PROVIDED TEXT START

Since 2016, she has been the Thematic Leader at C-REX for Ideology & Identity and Gender & Extremism research areas, Chair of the Sociology Panel in the Independent Research Fund Denmark from October 2022 until June 2024, Member of the committee of research ethics at OsloMet University since 2020, and Deputy Member of the scientific boards of the Holocaust Centre as well as Institute for Social Research. In 2024, she became Acting Director of the UiO-democracy initiative.

==Research==
Fangen's research has examined how transnational ideas and political discourses shape extremist, populist and anti-migration movements. Her doctoral work explored the Norwegian rightwing extremist underground movement in 1990s Norway, analyzed by her fieldwork and cultural and modernization theories. This underground movement consisted of three fronts—paramilitary groups, National Socialist skinheads, and ideological fronts—that, despite varying lifestyles and beliefs, united to combat militant anti-fascists. Moreover, her study looked into how the right-wing skinhead subculture, known for its militant appearance and Nazi gestures, differed from WWII Nazism by incorporating elements of rebellion and opposition to authority while still directing aggression towards specific ethnic and political groups.

PROVIDED TEXT END
DATA EXCERPTS START

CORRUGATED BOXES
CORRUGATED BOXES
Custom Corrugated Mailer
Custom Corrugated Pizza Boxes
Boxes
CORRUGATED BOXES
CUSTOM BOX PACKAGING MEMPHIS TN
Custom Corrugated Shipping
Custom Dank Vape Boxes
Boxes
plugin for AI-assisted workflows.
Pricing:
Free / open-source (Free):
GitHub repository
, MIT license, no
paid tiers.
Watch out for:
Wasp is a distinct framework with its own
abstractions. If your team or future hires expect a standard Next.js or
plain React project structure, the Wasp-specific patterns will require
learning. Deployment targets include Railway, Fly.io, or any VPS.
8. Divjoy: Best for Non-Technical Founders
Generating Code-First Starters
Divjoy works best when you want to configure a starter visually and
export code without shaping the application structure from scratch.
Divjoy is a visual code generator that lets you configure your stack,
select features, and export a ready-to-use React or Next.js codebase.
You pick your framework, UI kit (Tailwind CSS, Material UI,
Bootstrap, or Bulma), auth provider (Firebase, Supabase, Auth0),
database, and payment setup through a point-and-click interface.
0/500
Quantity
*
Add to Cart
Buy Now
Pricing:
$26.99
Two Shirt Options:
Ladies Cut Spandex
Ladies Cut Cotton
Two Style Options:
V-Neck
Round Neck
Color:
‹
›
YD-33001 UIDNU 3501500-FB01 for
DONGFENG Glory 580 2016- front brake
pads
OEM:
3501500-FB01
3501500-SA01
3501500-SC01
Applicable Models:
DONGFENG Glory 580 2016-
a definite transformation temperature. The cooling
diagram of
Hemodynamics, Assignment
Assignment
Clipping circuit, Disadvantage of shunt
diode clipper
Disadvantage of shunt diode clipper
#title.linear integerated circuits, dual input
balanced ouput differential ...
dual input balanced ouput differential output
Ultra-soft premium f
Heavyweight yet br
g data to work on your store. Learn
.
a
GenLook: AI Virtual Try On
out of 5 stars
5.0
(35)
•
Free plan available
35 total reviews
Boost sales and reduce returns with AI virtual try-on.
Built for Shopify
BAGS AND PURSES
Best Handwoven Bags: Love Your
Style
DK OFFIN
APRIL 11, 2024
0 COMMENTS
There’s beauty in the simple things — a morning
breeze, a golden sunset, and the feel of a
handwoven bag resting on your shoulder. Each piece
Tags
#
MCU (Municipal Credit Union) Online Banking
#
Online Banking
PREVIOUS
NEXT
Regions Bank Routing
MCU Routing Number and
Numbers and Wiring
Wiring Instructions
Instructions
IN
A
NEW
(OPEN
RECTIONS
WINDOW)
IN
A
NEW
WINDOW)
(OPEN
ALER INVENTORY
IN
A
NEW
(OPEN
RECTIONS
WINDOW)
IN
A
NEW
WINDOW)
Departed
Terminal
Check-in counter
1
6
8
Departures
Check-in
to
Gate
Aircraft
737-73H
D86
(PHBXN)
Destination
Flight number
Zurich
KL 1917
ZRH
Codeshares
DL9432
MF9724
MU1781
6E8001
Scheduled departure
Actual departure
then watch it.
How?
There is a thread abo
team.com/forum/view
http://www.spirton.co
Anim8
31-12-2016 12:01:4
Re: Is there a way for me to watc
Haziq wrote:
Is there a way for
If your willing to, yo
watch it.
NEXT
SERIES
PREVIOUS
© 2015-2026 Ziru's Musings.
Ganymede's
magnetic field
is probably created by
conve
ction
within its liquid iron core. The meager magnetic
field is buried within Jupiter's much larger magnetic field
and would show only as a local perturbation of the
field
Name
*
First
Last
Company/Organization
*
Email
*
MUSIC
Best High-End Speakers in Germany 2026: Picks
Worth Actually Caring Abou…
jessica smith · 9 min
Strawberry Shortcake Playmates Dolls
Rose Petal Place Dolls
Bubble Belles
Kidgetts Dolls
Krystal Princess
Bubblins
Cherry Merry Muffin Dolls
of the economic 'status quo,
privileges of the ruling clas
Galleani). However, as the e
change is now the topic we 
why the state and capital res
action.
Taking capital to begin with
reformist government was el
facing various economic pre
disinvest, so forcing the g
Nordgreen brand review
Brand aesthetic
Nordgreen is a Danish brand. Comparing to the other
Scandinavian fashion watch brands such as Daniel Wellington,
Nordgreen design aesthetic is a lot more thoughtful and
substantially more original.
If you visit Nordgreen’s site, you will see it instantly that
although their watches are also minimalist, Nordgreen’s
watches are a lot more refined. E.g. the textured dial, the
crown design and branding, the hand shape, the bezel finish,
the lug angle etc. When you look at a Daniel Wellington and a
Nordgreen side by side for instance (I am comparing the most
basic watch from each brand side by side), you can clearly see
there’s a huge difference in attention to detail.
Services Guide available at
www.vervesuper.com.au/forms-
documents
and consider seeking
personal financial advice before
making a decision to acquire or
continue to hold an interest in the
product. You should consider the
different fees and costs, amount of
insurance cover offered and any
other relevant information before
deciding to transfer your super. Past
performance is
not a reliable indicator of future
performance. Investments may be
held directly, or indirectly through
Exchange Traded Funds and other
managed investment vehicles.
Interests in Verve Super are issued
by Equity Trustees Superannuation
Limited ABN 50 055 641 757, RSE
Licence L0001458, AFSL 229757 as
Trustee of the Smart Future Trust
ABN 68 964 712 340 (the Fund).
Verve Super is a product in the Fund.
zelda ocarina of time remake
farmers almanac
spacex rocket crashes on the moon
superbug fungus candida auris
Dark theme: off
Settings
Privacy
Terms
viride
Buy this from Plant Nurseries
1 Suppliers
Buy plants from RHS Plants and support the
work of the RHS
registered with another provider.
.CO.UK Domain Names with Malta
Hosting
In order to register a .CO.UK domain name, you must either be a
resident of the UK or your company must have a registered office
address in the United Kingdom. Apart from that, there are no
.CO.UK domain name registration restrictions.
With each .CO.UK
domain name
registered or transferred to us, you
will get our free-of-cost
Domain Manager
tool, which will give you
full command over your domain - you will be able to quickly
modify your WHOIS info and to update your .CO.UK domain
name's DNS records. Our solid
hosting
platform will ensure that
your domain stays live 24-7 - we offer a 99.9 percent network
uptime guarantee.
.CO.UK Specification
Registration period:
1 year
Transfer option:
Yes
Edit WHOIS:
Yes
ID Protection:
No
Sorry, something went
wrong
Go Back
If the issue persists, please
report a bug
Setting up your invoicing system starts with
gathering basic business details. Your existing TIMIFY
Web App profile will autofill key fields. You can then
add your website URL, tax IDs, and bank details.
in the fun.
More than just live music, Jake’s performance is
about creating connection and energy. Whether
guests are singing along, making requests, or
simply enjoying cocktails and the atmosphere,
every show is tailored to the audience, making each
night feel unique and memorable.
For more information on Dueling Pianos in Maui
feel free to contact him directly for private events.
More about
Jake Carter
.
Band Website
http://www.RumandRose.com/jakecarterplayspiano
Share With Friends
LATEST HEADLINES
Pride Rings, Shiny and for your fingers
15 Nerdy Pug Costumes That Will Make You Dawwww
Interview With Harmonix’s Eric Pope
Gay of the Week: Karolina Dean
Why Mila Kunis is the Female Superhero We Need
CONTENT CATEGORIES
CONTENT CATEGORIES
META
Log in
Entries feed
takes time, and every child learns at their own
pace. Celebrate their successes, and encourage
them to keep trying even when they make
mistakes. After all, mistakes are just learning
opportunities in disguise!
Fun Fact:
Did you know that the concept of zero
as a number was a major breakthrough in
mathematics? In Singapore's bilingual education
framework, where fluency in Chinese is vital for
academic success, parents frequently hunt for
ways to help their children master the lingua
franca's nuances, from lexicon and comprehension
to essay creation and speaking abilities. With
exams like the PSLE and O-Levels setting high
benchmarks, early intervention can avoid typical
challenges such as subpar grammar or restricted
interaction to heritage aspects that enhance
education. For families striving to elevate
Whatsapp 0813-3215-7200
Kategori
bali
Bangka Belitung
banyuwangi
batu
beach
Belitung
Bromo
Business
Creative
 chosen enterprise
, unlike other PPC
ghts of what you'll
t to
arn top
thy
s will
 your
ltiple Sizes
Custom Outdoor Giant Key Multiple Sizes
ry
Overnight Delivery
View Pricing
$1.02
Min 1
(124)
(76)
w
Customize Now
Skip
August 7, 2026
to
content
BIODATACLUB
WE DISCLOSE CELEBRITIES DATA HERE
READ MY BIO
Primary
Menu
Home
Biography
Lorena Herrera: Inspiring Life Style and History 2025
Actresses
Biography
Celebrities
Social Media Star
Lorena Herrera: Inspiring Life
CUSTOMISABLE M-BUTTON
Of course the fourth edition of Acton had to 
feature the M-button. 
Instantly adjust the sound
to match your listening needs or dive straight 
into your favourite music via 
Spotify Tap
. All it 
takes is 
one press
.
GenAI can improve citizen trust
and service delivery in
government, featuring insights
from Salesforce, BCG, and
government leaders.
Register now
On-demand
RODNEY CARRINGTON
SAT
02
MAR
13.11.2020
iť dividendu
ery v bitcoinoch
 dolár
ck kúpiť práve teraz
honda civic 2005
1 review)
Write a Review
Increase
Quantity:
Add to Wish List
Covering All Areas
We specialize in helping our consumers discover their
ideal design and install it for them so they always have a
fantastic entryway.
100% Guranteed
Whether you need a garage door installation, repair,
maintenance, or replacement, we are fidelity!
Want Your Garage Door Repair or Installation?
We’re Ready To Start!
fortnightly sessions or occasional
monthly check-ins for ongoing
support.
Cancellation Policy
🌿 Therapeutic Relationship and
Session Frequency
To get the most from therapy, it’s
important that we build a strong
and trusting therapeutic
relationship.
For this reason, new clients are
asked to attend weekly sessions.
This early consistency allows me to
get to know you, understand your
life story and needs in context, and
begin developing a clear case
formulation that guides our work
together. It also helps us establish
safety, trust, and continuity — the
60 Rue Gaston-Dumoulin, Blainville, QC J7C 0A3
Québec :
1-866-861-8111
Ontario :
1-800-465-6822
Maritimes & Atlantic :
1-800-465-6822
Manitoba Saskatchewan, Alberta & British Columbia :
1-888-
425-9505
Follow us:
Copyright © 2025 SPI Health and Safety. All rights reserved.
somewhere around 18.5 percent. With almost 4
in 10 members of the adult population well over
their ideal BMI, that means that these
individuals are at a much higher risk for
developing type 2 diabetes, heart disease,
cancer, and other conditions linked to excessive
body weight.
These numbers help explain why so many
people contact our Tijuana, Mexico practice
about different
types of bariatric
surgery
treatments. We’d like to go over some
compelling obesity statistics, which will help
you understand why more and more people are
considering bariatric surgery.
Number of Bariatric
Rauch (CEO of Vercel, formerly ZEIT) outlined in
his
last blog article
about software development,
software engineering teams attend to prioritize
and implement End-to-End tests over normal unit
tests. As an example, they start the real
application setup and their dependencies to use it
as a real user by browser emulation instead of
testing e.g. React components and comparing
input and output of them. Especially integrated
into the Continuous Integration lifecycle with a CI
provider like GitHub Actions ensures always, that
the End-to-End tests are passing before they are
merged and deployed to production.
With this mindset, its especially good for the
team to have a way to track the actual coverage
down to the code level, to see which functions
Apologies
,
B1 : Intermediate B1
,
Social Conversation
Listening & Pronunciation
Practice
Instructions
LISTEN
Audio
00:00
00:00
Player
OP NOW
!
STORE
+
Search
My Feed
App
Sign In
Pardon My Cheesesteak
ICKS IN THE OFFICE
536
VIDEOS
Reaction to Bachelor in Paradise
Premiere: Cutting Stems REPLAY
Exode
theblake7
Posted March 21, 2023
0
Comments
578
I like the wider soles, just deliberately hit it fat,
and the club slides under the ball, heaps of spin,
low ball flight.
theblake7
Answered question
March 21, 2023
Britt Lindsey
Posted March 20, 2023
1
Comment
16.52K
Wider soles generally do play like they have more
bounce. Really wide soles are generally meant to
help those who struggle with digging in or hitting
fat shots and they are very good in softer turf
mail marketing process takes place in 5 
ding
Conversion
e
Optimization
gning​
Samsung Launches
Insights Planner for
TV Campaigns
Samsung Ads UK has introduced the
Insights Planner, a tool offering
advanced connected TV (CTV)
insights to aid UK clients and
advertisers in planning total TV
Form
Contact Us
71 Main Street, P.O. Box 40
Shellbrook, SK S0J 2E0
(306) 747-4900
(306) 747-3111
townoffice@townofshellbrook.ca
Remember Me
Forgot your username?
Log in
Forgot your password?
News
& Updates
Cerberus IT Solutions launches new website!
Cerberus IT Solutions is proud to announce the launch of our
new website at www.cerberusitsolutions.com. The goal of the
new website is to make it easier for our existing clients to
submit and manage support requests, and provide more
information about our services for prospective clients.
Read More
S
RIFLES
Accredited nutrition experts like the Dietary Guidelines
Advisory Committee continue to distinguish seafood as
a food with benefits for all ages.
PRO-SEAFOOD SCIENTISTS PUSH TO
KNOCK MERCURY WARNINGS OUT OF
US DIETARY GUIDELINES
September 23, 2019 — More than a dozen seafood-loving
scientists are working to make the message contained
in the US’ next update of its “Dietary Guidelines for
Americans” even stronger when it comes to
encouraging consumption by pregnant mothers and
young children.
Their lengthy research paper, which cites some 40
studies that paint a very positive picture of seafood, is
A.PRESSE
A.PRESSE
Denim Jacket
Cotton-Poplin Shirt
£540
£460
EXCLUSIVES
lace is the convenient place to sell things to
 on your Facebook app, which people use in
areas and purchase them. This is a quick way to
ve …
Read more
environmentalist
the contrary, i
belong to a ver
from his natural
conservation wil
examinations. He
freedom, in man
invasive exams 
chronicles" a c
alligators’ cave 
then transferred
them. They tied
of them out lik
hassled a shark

DATA EXCERPTS END

» **TASK ITEM A**: Decide whether each statement below agrees with the Fangen biography, answering yes or no for (i), (ii) and (iii) and quoting the exact words of the biography that settle each one. (i) Fangen chaired the Sociology Panel in the Independent Research Fund Denmark until June 2024. (ii) The Norwegian underground movement she studied consisted of four fronts. (iii) Fangen became Acting Director of the UiO-democracy initiative in 2020.
» **TASK ITEM B**: Write the next part of the Fangen biography, picking up after its final sentence.

» **REPLY A**:
(i) Yes: "Chair of the Sociology Panel in the Independent Research Fund Denmark from October 2022 until June 2024"
(ii) No: "This underground movement consisted of three fronts—paramilitary groups, National Socialist skinheads, and ideological fronts"
(iii) No: "In 2024, she became Acting Director of the UiO-democracy initiative."

» **REPLY B**:
In the period 1999–2011, Fangen primarily conducted migration research. An article from this time examined the multi-dimensional nature of social exclusion among young adult immigrants, focusing on different social arenas and combining macro and micro research perspectives to provide a complete understanding. In 2011, she shifted her primary focus to variants of right-wing populism, anti-migration sentiments, and the far-right in general. Alongside Vaage, she analyzed the evolution of the Norwegian Progress Party's immigration rhetoric following its entry into a coalition government in 2013. Their study highlighted the party's need to moderate its stance for broader acceptance while simultaneously risking the alienation of core voters. In another article, she and Brastad Dammen assessed the role of global political entities in migration framed by various political actors in Norway, highlighting the use of anti-globalism by radicals to oppose refugee reception and the support for global agreements by mainstream actors. In a 2024 publication, she discussed how transnational ideas from both mainstream and alternative sources influence anti-migration movements in Norway.

In addition to her thesis, Fangen has contributed to studies on Germany, as well as her studies of individuals and groups in the Norwegian context. Her and Lichtenberg's study analyzed family policies, gender roles, and anti-Muslim views in German far-right parties and movements, highlighting both similarities and differences within the far-right. In 2024, her article with Weisskircher highlighted that while far-right actors in Germany and Norway endorsed transnational activities, only a few actively engaged in them, balancing strategic benefits with concerns about extremism and conflict.

===Works===
In 2022, a new edition of Fangen's first book, En bok om nynazister, originally published as her PhD thesis in 2000, explored the evolution of the neo-Nazi milieu in Norway, its shift towards Islamophobia, and the continued relevance of understanding right-wing extremism in polarized and internet-driven landscape.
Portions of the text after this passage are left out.